## Passage shown
Senator
- In office 21 April 1948 – 5 November 1969
- Constituency: Dublin University

Personal details
- Born: 16 January 1910 Belfast, Ireland
- Died: 30 December 1984 (aged 74) Dublin, Ireland
- Party: Independent
- Spouse: Dorothy Wright ​(m. 1935)​
- Children: 4
- Education: Trinity College Dublin

= William Bedell Stanford =

Irish classical scholar and senator (1910–1984)

William Bedell Stanford (16 January 1910 – 30 December 1984) was an Irish classical scholar and senator. He was Regius Professor of Greek at Trinity College Dublin from 1940 to 1980, and served as chancellor of the University of Dublin from 1982 to 1984.

==Early life==
He was born in Belfast, the son of a Dublin-born Church of Ireland clergyman the Rev. Bedell Stanford, rector of Dundrum, County Down, and Susan Stanford (née Jackson). He was educated at Bishop Foy's School in Waterford, where a special teacher had to be recruited to coach him in Greek.

His grandfather's cousin was the composer Charles Villiers Stanford.

Collected data entries:
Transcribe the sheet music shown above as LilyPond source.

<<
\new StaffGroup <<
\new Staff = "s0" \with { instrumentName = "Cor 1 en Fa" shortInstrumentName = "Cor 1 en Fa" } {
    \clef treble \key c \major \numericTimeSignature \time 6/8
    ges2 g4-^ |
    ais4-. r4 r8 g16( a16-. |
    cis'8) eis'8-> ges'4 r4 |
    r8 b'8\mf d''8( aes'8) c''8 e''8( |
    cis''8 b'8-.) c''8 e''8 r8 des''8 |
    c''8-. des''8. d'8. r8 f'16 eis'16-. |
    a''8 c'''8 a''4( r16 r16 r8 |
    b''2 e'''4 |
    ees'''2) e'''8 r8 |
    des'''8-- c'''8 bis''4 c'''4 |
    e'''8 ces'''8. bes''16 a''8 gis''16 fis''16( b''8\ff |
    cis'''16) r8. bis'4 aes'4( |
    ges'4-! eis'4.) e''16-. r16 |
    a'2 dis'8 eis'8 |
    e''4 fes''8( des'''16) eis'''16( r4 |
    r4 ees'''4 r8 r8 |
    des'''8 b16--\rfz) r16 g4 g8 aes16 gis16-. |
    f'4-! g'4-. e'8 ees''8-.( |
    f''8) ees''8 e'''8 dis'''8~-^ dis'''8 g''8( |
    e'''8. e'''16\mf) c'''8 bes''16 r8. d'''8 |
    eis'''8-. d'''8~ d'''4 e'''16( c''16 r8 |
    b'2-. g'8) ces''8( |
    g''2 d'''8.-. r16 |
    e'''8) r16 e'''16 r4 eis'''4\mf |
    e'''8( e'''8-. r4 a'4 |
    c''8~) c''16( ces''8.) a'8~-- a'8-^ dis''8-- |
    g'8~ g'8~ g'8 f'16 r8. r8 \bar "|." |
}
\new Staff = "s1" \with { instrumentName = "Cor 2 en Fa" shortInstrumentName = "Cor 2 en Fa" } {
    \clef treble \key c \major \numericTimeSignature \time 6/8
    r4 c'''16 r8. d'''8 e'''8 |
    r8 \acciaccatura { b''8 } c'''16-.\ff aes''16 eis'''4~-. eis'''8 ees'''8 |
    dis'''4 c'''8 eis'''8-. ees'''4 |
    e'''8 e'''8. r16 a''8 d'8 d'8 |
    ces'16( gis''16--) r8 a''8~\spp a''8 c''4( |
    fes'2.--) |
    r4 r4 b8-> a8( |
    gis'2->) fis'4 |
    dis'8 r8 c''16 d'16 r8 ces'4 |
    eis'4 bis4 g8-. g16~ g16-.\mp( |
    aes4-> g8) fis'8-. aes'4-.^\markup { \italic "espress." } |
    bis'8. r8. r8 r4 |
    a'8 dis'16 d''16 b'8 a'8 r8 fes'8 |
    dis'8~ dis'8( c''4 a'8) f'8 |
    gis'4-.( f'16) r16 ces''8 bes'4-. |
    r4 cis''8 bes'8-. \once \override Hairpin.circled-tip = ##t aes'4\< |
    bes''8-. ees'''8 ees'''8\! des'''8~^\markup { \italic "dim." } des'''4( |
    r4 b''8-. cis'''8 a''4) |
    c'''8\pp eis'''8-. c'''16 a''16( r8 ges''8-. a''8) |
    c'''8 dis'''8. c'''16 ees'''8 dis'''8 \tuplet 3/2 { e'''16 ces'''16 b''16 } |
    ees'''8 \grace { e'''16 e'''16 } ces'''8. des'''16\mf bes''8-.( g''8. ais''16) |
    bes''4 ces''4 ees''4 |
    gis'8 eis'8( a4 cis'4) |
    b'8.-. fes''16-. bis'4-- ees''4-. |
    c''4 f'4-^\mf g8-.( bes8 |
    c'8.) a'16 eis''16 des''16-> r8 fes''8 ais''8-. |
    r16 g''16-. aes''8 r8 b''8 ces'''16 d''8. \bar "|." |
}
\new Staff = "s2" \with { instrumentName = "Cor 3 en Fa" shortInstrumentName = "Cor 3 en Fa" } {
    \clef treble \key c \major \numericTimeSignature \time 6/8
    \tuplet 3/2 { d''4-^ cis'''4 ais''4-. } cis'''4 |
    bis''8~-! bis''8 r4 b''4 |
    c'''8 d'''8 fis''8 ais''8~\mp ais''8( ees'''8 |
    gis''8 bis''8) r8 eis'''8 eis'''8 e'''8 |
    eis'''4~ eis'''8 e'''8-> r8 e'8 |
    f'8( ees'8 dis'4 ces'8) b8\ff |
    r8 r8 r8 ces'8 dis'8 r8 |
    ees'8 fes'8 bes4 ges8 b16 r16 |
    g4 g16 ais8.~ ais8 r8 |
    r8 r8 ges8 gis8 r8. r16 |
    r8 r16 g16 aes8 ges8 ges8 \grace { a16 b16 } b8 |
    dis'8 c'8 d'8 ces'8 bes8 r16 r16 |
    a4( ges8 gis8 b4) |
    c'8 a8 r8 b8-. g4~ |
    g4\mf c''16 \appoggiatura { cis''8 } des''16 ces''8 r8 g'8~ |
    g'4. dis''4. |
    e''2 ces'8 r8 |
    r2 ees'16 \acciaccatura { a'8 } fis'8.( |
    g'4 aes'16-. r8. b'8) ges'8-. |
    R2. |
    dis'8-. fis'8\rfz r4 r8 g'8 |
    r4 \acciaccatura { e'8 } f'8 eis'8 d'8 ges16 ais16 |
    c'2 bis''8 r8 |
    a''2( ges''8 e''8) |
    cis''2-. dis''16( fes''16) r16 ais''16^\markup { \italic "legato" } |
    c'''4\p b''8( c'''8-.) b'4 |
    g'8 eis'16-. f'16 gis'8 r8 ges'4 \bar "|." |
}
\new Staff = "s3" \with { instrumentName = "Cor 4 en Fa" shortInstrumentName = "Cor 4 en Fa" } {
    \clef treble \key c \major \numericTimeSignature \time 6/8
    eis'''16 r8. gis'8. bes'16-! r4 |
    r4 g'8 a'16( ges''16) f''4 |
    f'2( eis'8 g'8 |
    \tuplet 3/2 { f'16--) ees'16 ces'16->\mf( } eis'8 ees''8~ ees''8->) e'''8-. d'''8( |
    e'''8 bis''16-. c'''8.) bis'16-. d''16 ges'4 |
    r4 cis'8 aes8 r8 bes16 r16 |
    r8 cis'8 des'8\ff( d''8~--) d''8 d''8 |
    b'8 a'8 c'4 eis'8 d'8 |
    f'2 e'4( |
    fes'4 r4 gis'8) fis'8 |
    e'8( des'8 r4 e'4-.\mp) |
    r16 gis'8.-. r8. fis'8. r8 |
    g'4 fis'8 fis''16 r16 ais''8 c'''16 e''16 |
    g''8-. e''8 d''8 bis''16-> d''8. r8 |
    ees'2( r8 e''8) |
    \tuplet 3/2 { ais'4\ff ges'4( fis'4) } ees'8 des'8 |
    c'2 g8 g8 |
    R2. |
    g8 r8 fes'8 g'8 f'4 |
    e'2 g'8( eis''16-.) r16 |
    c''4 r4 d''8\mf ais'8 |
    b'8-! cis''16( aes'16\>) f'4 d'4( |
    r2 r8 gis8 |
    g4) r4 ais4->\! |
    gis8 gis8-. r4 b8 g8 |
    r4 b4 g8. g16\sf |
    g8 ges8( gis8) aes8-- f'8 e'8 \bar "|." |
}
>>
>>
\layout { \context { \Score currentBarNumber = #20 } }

## Required work
Reproduce the passage from "Irish classical scholar and senator (1910–1984)" to "1982 to 1984." in the article on William Bedell Stanford above.

## Worked answer
Irish classical scholar and senator (1910–1984)

William Bedell Stanford (16 January 1910 – 30 December 1984) was an Irish classical scholar and senator. He was Regius Professor of Greek at Trinity College Dublin from 1940 to 1980, and served as chancellor of the University of Dublin from 1982 to 1984.